## AIM OF THE TASK
Your job with the data below is to output exactly the lines from the one holding "dem ganzen Format" down to the one holding "consultar más en nuestra", both included, and no others.

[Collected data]
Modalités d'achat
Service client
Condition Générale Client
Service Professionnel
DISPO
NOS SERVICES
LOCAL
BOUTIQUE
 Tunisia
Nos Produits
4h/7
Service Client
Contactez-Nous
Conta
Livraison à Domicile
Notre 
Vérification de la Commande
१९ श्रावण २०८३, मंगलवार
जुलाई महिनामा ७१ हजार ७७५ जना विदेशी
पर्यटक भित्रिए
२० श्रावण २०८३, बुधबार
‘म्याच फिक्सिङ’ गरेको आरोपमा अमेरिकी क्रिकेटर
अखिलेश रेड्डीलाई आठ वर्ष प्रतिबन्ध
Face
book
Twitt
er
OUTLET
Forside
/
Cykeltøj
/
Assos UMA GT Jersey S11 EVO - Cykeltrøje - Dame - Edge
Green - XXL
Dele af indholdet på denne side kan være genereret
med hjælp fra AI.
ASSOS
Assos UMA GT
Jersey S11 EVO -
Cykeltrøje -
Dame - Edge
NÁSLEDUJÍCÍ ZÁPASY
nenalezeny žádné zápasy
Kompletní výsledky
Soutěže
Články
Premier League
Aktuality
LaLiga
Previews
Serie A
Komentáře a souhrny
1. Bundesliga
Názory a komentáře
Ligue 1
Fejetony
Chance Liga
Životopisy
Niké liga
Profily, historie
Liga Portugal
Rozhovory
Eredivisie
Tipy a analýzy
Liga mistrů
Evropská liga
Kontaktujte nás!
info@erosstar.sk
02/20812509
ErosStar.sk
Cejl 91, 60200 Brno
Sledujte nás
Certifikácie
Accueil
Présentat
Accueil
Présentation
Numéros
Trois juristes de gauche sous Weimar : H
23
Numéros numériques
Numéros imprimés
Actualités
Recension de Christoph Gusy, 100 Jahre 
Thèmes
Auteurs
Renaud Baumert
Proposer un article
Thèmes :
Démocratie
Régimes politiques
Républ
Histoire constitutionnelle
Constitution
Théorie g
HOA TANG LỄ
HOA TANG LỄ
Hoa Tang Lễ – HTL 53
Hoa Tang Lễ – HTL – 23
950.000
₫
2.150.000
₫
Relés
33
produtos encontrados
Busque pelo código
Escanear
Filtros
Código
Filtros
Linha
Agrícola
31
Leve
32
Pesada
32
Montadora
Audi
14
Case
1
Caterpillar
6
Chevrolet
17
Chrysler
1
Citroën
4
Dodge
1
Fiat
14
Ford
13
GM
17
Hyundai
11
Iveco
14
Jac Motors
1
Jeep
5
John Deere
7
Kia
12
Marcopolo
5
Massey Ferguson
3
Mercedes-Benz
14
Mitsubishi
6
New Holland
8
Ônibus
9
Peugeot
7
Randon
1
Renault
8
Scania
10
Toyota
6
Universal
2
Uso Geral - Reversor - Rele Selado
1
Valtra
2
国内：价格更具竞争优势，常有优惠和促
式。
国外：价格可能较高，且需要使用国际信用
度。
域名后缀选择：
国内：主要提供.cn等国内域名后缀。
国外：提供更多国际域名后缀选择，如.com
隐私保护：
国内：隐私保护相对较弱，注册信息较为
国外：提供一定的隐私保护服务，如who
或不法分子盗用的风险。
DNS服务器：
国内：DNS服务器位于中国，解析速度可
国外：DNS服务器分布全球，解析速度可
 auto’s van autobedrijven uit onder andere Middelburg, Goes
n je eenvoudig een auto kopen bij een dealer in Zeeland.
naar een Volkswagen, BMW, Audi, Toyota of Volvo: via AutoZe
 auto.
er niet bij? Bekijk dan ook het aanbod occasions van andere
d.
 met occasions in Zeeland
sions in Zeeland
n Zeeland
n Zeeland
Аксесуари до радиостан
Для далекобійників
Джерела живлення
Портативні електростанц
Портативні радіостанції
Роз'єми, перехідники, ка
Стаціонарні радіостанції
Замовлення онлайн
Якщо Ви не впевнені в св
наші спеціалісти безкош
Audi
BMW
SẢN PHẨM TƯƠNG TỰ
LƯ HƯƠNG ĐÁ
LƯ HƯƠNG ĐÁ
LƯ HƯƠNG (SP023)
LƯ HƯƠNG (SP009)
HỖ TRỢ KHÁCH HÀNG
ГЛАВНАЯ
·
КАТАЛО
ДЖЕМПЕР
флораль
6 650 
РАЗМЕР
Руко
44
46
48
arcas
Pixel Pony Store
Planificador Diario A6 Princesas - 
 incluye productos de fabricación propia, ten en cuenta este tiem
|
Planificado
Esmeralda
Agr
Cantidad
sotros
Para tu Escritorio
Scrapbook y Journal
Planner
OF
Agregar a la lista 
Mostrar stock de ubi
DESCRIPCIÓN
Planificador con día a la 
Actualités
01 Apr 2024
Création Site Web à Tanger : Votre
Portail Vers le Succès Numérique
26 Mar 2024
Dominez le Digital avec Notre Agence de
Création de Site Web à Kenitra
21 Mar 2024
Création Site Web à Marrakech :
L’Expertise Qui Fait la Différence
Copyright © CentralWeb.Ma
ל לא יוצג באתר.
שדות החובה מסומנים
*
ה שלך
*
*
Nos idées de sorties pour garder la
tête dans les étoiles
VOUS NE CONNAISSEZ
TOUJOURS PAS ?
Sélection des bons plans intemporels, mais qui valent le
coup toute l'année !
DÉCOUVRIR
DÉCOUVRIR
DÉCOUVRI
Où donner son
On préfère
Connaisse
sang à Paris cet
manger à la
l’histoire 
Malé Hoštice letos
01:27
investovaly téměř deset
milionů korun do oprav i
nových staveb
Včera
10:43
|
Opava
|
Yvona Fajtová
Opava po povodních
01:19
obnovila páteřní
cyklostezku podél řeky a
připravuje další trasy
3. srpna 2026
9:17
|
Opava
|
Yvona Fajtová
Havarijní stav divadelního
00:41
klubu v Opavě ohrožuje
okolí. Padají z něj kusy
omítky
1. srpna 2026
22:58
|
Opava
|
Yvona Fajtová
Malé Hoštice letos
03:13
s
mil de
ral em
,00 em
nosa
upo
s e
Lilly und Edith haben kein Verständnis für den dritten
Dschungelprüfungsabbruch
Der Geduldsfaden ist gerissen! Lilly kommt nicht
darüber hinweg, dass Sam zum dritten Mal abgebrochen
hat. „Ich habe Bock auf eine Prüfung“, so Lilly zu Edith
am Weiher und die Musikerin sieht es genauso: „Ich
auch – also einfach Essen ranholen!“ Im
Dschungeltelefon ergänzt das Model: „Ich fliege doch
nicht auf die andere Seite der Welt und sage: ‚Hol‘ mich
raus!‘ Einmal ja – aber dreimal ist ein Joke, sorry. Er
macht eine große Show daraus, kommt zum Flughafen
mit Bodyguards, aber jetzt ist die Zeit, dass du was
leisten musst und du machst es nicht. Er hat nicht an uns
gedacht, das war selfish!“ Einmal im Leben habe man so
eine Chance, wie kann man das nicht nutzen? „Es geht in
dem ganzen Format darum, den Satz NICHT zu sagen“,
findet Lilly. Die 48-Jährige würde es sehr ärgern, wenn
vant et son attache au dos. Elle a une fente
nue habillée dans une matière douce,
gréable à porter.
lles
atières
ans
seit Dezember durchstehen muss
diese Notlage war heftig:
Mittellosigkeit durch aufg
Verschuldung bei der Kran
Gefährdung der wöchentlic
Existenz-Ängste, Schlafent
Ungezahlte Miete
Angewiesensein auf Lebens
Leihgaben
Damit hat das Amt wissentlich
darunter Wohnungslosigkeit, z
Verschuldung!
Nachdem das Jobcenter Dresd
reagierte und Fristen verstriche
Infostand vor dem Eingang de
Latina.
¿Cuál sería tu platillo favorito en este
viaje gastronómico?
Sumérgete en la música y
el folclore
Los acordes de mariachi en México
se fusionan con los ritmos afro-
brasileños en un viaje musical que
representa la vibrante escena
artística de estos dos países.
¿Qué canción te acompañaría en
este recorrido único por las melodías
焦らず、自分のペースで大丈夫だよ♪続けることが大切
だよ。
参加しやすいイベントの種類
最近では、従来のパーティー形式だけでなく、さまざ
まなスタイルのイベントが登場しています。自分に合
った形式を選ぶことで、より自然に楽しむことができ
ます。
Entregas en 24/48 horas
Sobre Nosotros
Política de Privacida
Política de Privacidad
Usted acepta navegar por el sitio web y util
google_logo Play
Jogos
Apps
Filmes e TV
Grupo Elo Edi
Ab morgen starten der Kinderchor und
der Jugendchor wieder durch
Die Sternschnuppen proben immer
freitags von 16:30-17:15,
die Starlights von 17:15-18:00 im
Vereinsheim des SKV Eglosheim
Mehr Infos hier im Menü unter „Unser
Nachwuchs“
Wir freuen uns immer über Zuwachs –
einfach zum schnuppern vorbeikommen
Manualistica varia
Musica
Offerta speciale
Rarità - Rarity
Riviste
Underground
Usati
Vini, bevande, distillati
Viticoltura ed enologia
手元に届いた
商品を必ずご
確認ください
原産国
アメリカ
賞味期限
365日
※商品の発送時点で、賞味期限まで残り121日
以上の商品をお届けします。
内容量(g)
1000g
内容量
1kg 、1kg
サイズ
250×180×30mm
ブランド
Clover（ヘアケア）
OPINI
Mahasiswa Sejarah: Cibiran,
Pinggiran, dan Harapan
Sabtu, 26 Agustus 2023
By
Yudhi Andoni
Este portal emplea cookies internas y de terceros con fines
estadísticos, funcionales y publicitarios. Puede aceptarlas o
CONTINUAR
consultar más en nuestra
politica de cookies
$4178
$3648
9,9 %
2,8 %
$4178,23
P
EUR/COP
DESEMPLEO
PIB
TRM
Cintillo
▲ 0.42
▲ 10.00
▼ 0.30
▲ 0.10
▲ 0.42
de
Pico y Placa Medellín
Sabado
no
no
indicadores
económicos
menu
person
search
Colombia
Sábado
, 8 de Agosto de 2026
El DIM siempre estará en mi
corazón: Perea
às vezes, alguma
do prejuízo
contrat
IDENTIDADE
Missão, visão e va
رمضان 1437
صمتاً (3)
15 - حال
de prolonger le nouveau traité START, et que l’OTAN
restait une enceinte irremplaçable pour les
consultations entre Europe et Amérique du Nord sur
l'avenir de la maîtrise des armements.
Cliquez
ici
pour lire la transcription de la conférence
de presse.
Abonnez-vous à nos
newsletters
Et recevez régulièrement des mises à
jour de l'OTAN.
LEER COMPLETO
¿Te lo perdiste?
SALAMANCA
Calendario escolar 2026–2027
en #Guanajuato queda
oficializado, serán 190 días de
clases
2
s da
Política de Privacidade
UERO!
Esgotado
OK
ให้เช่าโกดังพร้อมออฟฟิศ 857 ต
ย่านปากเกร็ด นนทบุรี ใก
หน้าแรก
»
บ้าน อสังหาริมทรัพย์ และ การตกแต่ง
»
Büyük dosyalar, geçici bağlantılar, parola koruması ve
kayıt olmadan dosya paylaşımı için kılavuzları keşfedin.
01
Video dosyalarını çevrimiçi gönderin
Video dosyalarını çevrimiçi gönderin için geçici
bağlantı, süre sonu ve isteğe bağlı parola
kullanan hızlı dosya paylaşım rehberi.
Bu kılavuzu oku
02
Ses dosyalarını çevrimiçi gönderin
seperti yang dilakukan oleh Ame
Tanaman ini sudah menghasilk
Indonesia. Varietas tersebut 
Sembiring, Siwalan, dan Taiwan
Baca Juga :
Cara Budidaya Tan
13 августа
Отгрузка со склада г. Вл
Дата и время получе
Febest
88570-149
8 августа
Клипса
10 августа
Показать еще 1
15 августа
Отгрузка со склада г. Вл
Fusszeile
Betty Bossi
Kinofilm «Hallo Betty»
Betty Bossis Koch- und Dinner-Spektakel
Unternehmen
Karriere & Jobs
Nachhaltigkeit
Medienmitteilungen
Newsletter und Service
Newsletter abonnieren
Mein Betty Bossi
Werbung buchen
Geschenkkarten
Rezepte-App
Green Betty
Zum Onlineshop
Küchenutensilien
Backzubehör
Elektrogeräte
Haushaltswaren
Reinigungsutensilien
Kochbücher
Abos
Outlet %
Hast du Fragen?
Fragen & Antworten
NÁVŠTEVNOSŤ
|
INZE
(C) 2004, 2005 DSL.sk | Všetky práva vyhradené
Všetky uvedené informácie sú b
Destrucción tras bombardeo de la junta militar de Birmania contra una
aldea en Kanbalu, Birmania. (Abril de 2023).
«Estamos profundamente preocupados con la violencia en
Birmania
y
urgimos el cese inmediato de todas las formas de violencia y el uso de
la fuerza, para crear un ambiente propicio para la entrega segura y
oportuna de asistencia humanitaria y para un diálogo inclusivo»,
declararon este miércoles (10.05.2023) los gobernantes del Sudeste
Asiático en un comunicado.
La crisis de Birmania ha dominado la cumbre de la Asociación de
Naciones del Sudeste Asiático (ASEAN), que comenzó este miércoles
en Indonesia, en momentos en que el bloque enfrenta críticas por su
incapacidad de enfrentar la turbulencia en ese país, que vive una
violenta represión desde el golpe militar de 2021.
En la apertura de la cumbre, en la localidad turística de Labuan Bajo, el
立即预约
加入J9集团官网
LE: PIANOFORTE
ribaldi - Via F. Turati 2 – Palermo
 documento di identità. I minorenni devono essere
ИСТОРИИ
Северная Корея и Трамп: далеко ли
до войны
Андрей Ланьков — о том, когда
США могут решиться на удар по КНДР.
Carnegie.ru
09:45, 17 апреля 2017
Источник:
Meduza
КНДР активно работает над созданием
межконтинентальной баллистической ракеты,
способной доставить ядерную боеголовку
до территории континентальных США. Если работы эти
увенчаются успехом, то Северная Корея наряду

## WRITTEN RESPONSE
dem ganzen Format darum, den Satz NICHT zu sagen“,
findet Lilly. Die 48-Jährige würde es sehr ärgern, wenn
vant et son attache au dos. Elle a une fente
nue habillée dans une matière douce,
gréable à porter.
lles
atières
ans
seit Dezember durchstehen muss
diese Notlage war heftig:
Mittellosigkeit durch aufg
Verschuldung bei der Kran
Gefährdung der wöchentlic
Existenz-Ängste, Schlafent
Ungezahlte Miete
Angewiesensein auf Lebens
Leihgaben
Damit hat das Amt wissentlich
darunter Wohnungslosigkeit, z
Verschuldung!
Nachdem das Jobcenter Dresd
reagierte und Fristen verstriche
Infostand vor dem Eingang de
Latina.
¿Cuál sería tu platillo favorito en este
viaje gastronómico?
Sumérgete en la música y
el folclore
Los acordes de mariachi en México
se fusionan con los ritmos afro-
brasileños en un viaje musical que
representa la vibrante escena
artística de estos dos países.
¿Qué canción te acompañaría en
este recorrido único por las melodías
焦らず、自分のペースで大丈夫だよ♪続けることが大切
だよ。
参加しやすいイベントの種類
最近では、従来のパーティー形式だけでなく、さまざ
まなスタイルのイベントが登場しています。自分に合
った形式を選ぶことで、より自然に楽しむことができ
ます。
Entregas en 24/48 horas
Sobre Nosotros
Política de Privacida
Política de Privacidad
Usted acepta navegar por el sitio web y util
google_logo Play
Jogos
Apps
Filmes e TV
Grupo Elo Edi
Ab morgen starten der Kinderchor und
der Jugendchor wieder durch
Die Sternschnuppen proben immer
freitags von 16:30-17:15,
die Starlights von 17:15-18:00 im
Vereinsheim des SKV Eglosheim
Mehr Infos hier im Menü unter „Unser
Nachwuchs“
Wir freuen uns immer über Zuwachs –
einfach zum schnuppern vorbeikommen
Manualistica varia
Musica
Offerta speciale
Rarità - Rarity
Riviste
Underground
Usati
Vini, bevande, distillati
Viticoltura ed enologia
手元に届いた
商品を必ずご
確認ください
原産国
アメリカ
賞味期限
365日
※商品の発送時点で、賞味期限まで残り121日
以上の商品をお届けします。
内容量(g)
1000g
内容量
1kg 、1kg
サイズ
250×180×30mm
ブランド
Clover（ヘアケア）
OPINI
Mahasiswa Sejarah: Cibiran,
Pinggiran, dan Harapan
Sabtu, 26 Agustus 2023
By
Yudhi Andoni
Este portal emplea cookies internas y de terceros con fines
estadísticos, funcionales y publicitarios. Puede aceptarlas o
CONTINUAR
consultar más en nuestra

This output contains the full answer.